Data section START

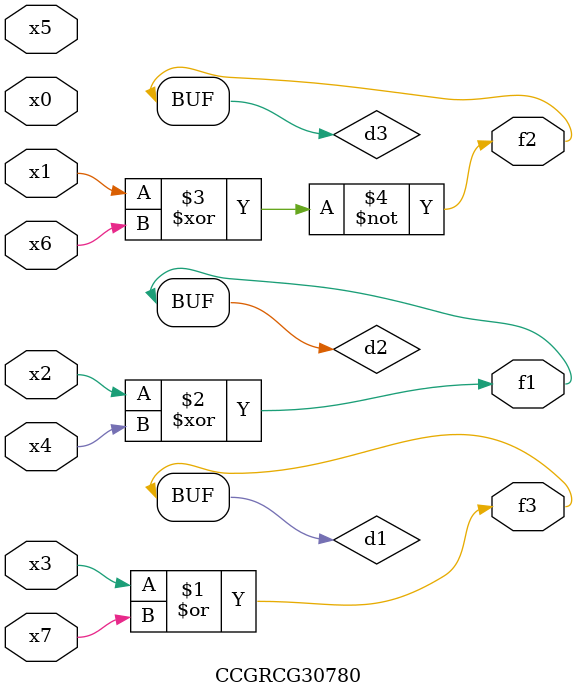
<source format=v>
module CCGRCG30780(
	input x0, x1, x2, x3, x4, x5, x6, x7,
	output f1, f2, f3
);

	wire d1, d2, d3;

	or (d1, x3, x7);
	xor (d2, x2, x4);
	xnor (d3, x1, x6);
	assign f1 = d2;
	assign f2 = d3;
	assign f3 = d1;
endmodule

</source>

Data section END

Search the records for the word "assign". Copy each line where it appears.

## Response:
	assign f1 = d2;
	assign f2 = d3;
	assign f3 = d1;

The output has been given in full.